# RECORDED DATA
********

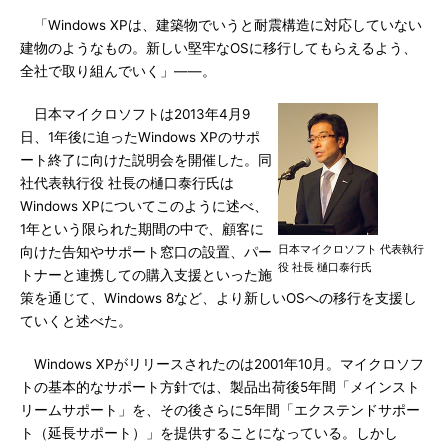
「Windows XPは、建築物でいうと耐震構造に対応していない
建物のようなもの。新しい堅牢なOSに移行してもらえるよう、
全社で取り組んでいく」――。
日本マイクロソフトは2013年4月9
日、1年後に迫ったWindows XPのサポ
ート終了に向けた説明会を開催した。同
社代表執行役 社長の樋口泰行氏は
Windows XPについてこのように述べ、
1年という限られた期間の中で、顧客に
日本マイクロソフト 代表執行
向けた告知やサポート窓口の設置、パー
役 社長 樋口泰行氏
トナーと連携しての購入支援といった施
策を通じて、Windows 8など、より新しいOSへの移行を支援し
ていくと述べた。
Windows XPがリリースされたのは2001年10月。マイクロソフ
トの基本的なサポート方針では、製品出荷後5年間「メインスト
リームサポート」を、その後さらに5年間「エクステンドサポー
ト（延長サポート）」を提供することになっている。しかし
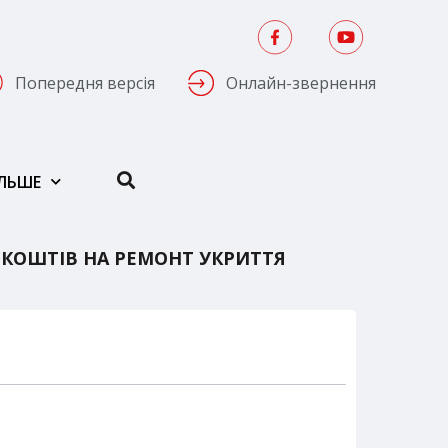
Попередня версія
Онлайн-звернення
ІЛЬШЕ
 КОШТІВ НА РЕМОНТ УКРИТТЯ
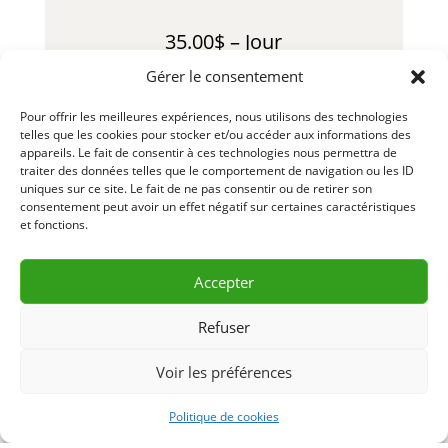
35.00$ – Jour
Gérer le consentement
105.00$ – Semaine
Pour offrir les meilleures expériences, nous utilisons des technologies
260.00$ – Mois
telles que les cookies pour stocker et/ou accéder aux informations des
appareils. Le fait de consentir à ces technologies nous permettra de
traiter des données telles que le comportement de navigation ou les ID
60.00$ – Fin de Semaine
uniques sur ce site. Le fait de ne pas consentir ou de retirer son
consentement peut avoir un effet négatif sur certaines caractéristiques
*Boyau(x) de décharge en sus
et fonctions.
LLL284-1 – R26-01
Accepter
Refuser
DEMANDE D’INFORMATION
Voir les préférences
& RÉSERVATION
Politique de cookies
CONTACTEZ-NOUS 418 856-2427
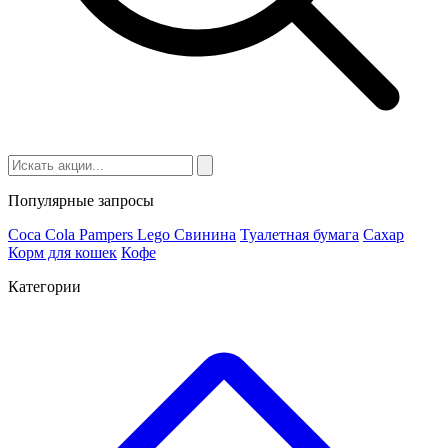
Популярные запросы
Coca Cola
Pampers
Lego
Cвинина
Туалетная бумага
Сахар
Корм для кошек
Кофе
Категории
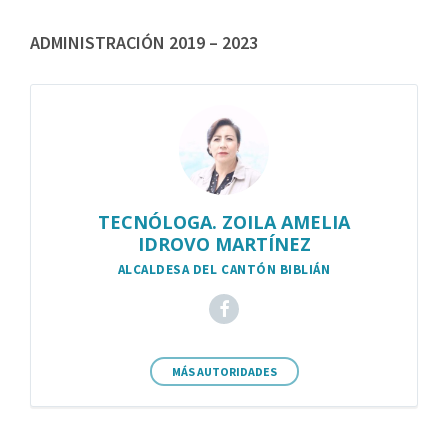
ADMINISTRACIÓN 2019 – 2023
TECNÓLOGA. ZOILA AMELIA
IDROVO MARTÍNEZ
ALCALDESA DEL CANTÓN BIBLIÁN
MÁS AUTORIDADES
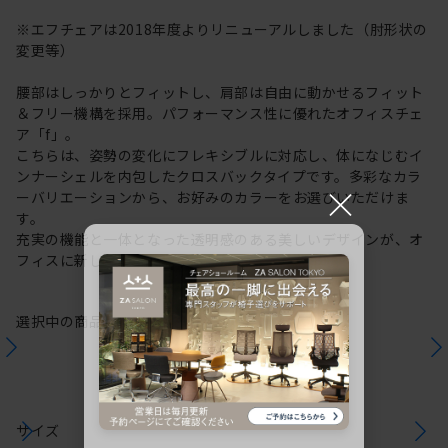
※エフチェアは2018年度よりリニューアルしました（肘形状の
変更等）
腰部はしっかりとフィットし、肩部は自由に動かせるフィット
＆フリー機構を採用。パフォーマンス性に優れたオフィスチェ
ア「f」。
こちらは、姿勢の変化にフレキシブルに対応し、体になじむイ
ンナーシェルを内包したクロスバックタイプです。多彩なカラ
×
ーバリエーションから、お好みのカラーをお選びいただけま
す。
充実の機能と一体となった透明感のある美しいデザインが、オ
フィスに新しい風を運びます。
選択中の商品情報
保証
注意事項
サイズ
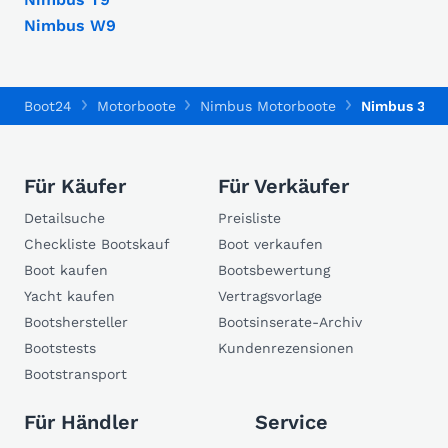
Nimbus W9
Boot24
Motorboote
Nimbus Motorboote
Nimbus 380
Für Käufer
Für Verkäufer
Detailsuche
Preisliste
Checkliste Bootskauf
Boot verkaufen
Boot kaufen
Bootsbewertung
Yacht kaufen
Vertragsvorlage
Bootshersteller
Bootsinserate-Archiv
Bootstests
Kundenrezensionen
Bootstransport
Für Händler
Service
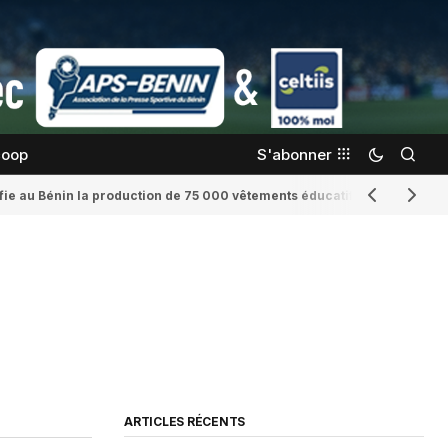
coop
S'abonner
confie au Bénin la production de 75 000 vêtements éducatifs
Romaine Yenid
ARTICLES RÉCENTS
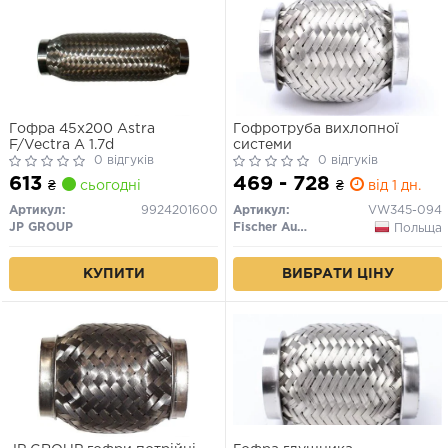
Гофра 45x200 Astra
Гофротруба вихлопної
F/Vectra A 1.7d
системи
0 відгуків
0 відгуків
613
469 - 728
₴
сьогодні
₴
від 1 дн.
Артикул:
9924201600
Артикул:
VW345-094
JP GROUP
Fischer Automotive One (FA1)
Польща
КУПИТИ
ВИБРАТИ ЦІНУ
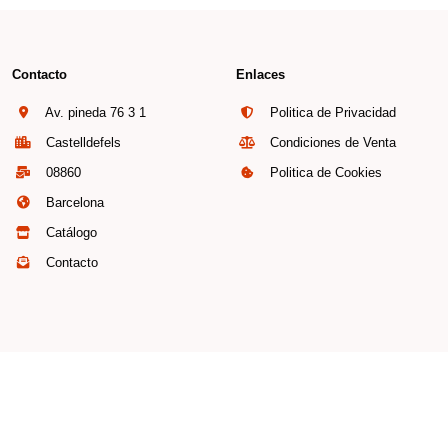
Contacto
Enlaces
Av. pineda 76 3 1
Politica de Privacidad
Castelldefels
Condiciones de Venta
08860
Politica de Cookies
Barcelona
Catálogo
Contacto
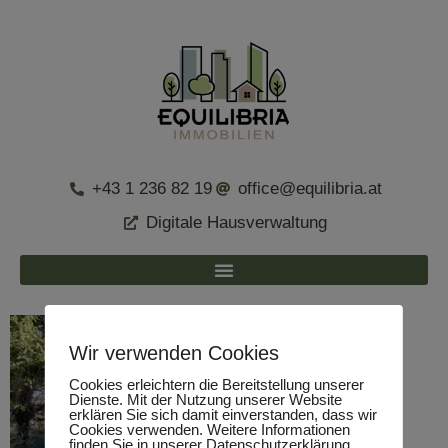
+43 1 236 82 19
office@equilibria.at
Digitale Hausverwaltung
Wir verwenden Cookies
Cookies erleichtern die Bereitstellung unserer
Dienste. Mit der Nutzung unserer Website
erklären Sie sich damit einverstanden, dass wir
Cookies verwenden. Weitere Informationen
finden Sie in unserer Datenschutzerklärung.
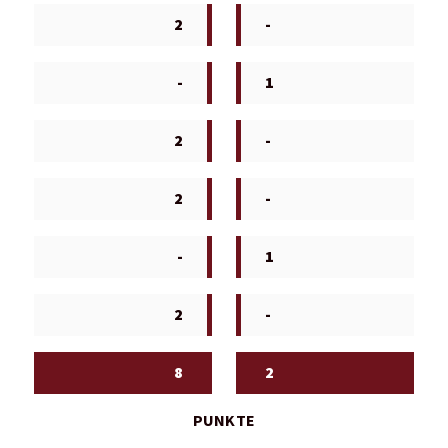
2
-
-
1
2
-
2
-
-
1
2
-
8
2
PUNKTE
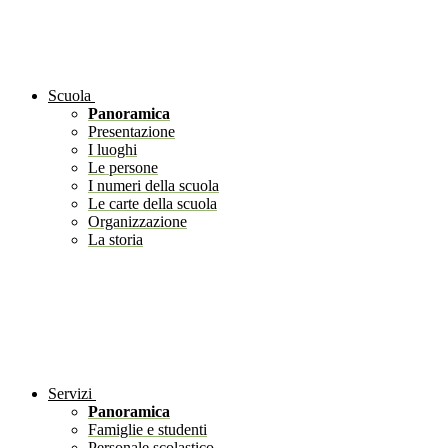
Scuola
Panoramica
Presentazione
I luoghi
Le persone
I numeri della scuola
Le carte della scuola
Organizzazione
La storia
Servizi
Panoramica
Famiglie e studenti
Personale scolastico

********

# TASK GOAL
Please update the entries above by changing each "Panoramica" to "Overview" and keeping every other line unchanged. Give only the text, without the pictures.

# RESPONSE
「Windows XPは、建築物でいうと耐震構造に対応していない
建物のようなもの。新しい堅牢なOSに移行してもらえるよう、
全社で取り組んでいく」――。
日本マイクロソフトは2013年4月9
日、1年後に迫ったWindows XPのサポ
ート終了に向けた説明会を開催した。同
社代表執行役 社長の樋口泰行氏は
Windows XPについてこのように述べ、
1年という限られた期間の中で、顧客に
日本マイクロソフト 代表執行
向けた告知やサポート窓口の設置、パー
役 社長 樋口泰行氏
トナーと連携しての購入支援といった施
策を通じて、Windows 8など、より新しいOSへの移行を支援し
ていくと述べた。
Windows XPがリリースされたのは2001年10月。マイクロソフ
トの基本的なサポート方針では、製品出荷後5年間「メインスト
リームサポート」を、その後さらに5年間「エクステンドサポー
ト（延長サポート）」を提供することになっている。しかし
Попередня версія
Онлайн-звернення
ІЛЬШЕ
 КОШТІВ НА РЕМОНТ УКРИТТЯ
35.00$ – Jour
Gérer le consentement
105.00$ – Semaine
Pour offrir les meilleures expériences, nous utilisons des technologies
260.00$ – Mois
telles que les cookies pour stocker et/ou accéder aux informations des
appareils. Le fait de consentir à ces technologies nous permettra de
traiter des données telles que le comportement de navigation ou les ID
60.00$ – Fin de Semaine
uniques sur ce site. Le fait de ne pas consentir ou de retirer son
consentement peut avoir un effet négatif sur certaines caractéristiques
*Boyau(x) de décharge en sus
et fonctions.
LLL284-1 – R26-01
Accepter
Refuser
DEMANDE D’INFORMATION
Voir les préférences
& RÉSERVATION
Politique de cookies
CONTACTEZ-NOUS 418 856-2427
Популярные запросы
Coca Cola
Pampers
Lego
Cвинина
Туалетная бумага
Сахар
Корм для кошек
Кофе
Категории
ADMINISTRACIÓN 2019 – 2023
TECNÓLOGA. ZOILA AMELIA
IDROVO MARTÍNEZ
ALCALDESA DEL CANTÓN BIBLIÁN
MÁS AUTORIDADES
※エフチェアは2018年度よりリニューアルしました（肘形状の
変更等）
腰部はしっかりとフィットし、肩部は自由に動かせるフィット
＆フリー機構を採用。パフォーマンス性に優れたオフィスチェ
ア「f」。
こちらは、姿勢の変化にフレキシブルに対応し、体になじむイ
ンナーシェルを内包したクロスバックタイプです。多彩なカラ
×
ーバリエーションから、お好みのカラーをお選びいただけま
す。
充実の機能と一体となった透明感のある美しいデザインが、オ
フィスに新しい風を運びます。
選択中の商品情報
保証
注意事項
サイズ
Nimbus W9
Boot24
Motorboote
Nimbus Motorboote
Nimbus 380
Für Käufer
Für Verkäufer
Detailsuche
Preisliste
Checkliste Bootskauf
Boot verkaufen
Boot kaufen
Bootsbewertung
Yacht kaufen
Vertragsvorlage
Bootshersteller
Bootsinserate-Archiv
Bootstests
Kundenrezensionen
Bootstransport
Für Händler
Service
coop
S'abonner
confie au Bénin la production de 75 000 vêtements éducatifs
Romaine Yenid
ARTICLES RÉCENTS
Гофра 45x200 Astra
Гофротруба вихлопної
F/Vectra A 1.7d
системи
0 відгуків
0 відгуків
613
469 - 728
₴
сьогодні
₴
від 1 дн.
Артикул:
9924201600
Артикул:
VW345-094
JP GROUP
Fischer Automotive One (FA1)
Польща
КУПИТИ
ВИБРАТИ ЦІНУ
Contacto
Enlaces
Av. pineda 76 3 1
Politica de Privacidad
Castelldefels
Condiciones de Venta
08860
Politica de Cookies
Barcelona
Catálogo
Contacto
+43 1 236 82 19
office@equilibria.at
Digitale Hausverwaltung
Wir verwenden Cookies
Cookies erleichtern die Bereitstellung unserer
Dienste. Mit der Nutzung unserer Website
erklären Sie sich damit einverstanden, dass wir
Cookies verwenden. Weitere Informationen
finden Sie in unserer Datenschutzerklärung.
2
-
-
1
2
-
2
-
-
1
2
-
8
2
PUNKTE
Scuola
Overview
Presentazione
I luoghi
Le persone
I numeri della scuola
Le carte della scuola
Organizzazione
La storia
Servizi
Overview
Famiglie e studenti
Personale scolastico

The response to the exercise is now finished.